**Written task**
Scan the material and copy out each line where the word "then" occurs.

**Record extracts**
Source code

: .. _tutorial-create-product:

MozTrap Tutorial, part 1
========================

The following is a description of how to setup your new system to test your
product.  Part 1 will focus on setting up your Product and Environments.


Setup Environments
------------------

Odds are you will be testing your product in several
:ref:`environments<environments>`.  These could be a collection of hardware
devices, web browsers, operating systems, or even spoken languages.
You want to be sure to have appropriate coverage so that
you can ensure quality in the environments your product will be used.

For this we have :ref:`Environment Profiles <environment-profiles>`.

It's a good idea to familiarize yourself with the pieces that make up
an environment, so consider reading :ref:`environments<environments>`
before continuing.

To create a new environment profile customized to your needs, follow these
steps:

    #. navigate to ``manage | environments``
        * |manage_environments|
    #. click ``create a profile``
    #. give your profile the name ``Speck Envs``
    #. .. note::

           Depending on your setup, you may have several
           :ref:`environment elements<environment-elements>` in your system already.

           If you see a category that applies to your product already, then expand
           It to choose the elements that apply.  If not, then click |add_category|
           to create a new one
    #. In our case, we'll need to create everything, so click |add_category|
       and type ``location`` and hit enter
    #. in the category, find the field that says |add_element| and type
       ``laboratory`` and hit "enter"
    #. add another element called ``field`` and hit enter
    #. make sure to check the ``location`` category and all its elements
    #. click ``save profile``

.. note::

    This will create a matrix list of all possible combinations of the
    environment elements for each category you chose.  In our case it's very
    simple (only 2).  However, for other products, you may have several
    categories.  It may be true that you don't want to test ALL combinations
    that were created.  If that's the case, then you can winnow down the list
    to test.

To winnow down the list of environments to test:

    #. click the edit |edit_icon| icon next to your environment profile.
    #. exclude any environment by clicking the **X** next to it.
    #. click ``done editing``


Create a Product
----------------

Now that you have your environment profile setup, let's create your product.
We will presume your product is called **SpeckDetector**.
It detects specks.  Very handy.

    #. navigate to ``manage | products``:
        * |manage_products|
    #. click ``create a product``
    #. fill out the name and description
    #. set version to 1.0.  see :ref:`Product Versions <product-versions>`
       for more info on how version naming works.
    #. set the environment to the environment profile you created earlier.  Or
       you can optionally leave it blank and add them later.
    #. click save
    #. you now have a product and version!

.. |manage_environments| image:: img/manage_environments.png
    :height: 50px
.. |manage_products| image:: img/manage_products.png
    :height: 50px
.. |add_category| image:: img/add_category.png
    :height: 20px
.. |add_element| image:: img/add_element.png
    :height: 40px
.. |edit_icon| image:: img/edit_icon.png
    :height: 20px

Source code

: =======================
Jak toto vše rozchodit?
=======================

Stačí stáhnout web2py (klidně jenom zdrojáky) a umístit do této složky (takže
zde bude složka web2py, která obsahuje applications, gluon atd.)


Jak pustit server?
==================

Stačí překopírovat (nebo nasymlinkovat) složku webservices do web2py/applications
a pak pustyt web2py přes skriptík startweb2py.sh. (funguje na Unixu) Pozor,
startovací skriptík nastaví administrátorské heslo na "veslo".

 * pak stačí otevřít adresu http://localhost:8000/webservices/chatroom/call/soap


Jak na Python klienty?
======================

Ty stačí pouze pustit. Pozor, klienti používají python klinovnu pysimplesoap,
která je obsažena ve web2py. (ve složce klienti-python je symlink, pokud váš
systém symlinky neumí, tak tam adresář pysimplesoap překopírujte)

**Finished task**
           If you see a category that applies to your product already, then expand
           It to choose the elements that apply.  If not, then click |add_category|
    that were created.  If that's the case, then you can winnow down the list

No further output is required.